▶ [Exercise objective]: Look for "Token" in the listing below. Gather each line that contains it.
▶
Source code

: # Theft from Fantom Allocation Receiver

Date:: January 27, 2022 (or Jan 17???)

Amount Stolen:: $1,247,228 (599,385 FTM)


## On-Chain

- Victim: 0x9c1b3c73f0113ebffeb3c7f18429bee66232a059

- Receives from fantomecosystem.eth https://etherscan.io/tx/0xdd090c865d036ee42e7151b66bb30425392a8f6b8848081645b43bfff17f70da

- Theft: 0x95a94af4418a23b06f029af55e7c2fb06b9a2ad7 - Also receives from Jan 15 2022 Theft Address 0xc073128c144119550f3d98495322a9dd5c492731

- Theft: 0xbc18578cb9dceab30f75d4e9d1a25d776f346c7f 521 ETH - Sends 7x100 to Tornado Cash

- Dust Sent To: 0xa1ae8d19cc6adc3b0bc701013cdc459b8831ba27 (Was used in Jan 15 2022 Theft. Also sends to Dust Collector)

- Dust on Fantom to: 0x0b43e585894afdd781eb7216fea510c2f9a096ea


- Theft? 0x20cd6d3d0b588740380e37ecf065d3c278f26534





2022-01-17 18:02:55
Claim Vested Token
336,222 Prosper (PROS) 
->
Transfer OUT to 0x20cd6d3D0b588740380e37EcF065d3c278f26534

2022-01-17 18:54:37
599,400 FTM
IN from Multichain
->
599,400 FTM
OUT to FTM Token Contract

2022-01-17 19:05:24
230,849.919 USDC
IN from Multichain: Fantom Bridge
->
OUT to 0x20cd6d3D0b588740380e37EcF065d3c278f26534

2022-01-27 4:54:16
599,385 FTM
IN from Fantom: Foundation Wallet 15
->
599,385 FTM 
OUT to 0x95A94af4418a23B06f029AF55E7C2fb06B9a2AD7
◀
▶ [Exercise output]:
Claim Vested Token
OUT to FTM Token Contract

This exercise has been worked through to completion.